Along with a chicken in every pot, America has long been a place where there’s a car in every driveway. But some of that commitment to freedom and mobility is fading.
In 2012 the percentage of U.S. households without a car rose to 9.3%, according to CNW Research of Bandon, Ore. That was the highest number in the 22 years CNW has been tracking such data. For most of the last two decades, the percentage of carless homes was around 5% or 6%. It spiked to 8.7% in 2011 before hitting the new record last year.

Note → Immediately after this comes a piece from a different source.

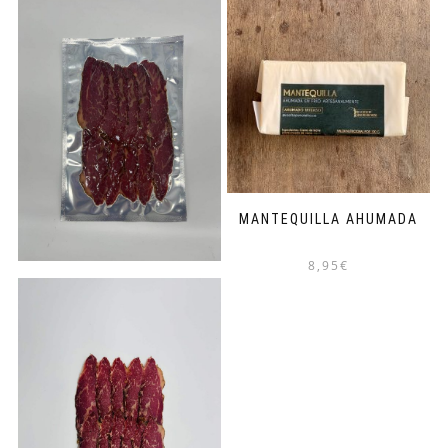
MANTEQUILLA AHUMADA
8,95
€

Like tail fins, minivans, SUVs and other automotive trends, the increase in carless homes reflects broader cultural shifts. With the collapse of some exurban communities, more Americans have moved closer to cities and public transportation, where they’re less dependent on cars. More retirees live in planned communities where a golf cart (or good pair of shoes) is all they need to get around. Teenagers using social media to keep in touch seem to feel less drawn to the open road than their parents did at the same age. Innovative new services such as ZipCar and RelayRides give drivers new ways to escape without the hassle of owning and maintaining a vehicle.
A struggling economy
The struggling economy clearly has something to do with it as well. Car sales tanked in 2009 and 2010, and even though they’ve bounced back, sales are still far below the peak established in 2005. Americans have been driving fewer miles per year, for a variety of reasons, including high unemployment, more telecommuting and steadily rising gas prices.

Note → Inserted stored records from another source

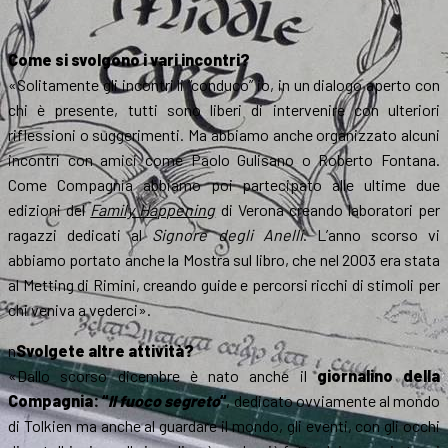
Come si svolgono i vari incontri?
«Solitamente gli incontri li “conduco” io, in un dialogo aperto con
chi è presente, tutti sono liberi di intervenire con ulteriori
riflessioni o suggerimenti. Ma abbiamo anche organizzato alcuni
incontri con amici come Paolo Gulisano o Roberto Fontana.
Come Compagnia abbiamo poi partecipato alle ultime due
edizioni del
Family Happening
di Verona creando laboratori per
ragazzi dedicati al
Signore degli Anelli
. L’anno scorso vi
abbiamo portato anche la Mostra sul libro, che nel 2003 era stata
al Metting di Rimini, creando guide e percorsi ricchi di stimoli per
chi veniva a vederci».
n
Svolgete altre attività?
«Dallo scorso dicembre è nato anche il
giornalino della
Compagnia: “
Il fuoco segreto
“
, dedicato ovviamente al mondo
di Tolkien ma anche al guardare il mondo, gli eventi, con gli occhi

Cars themselves are expensive, too. The average new car costs nearly $31,000, according to TrueCar.com. Low interest rates have helped buyers keep monthly payments relatively low but the typical sticker price is still more than a family with a median income can afford in most cities. If interest rates rise, as many economists expect, the cost of buying a car will go even higher.

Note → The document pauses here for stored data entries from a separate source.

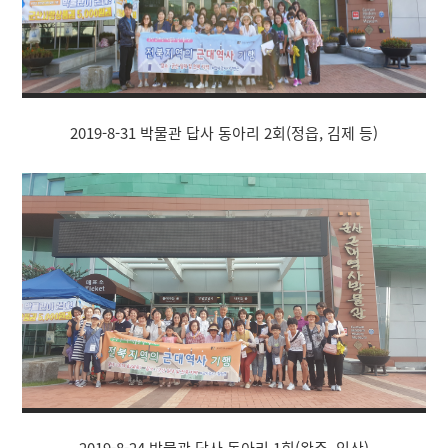
2019-8-31 박물관 답사 동아리 2회(정읍, 김제 등)
2019-8-24 박물관 답사 동아리 1회(완주, 익산)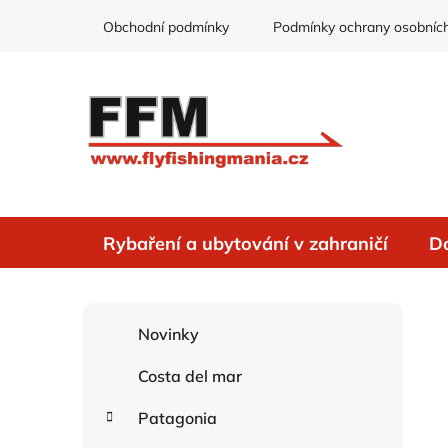
Přejít
Obchodní podmínky
Podmínky ochrany osobních
na
obsah
Rybaření a ubytování v zahraničí
D
P
K
Přeskočit
Novinky
o
a
kategorie
s
t
Costa del mar
e
t
g
r
Patagonia
o
a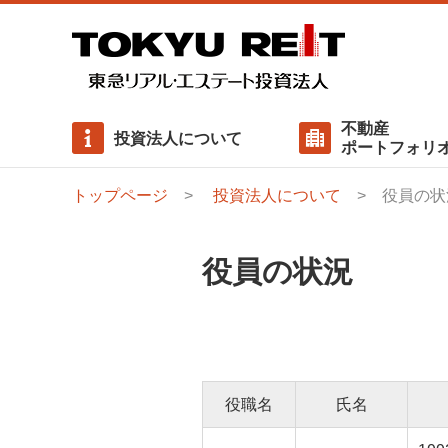
不動産
投資法人について
ポートフォリ
トップページ
投資法人について
役員の状
執行役員ご挨拶
物件一覧
有利子負債一覧
ニュースリリース
基本方針
サステナビリティに対する考え方
役員の状況
用途比率・ 地域比率
分配金
内部成長方針
ステークホルダーエンゲージメント
役員の状況
資産運用報酬
投資主総会
社会（Social）/ 社会配慮への取り組み
ガバナンス（Governance）/ コンプライアンス・リ
クマネジメント
役職名
氏名
サステナビリティレポート / GRIスタンダード対照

Still, it is premature to declare that America’s “driving boom is over,” as a recent study by the U.S. Public Interest Research Group insisted. CNW’s data, for instance, shows that more homes have two, three and even four cars than 20 years ago. This suggests that, while a small but growing segment of the population is shunning cars, a strong majority loves them more than ever. Plus, CNW projects the total number of cars on U.S. roads will hit a new peak this year, and keep rising.
A permanent decline?
The U.S. PIRG study argues that the recent decline in driving is likely permanent, while calling for new transportation policies that focus less on roads and more on public transportation and other alternatives. But there could be another explanation for the pullback in driving. Many car purchases prior to the recession were financed with home-equity loans made possible by the frothy housing market. When the housing bubble burst, much of the financing for new-car sales evaporated. So the slowdown in car sales and the drop in driving miles may simply be a reversion to historical norms, perhaps with a bit of an overshoot.
Besides, new cars these days increasingly include smartphone connections, dashboard apps, tablet-style controls and other features that bring social networks and myriad entertainment options into the passenger compartment. So young drivers will have more ways than ever to connect with their friends and chill out. Somehow the automakers might just convince them that cars are pretty cool after all.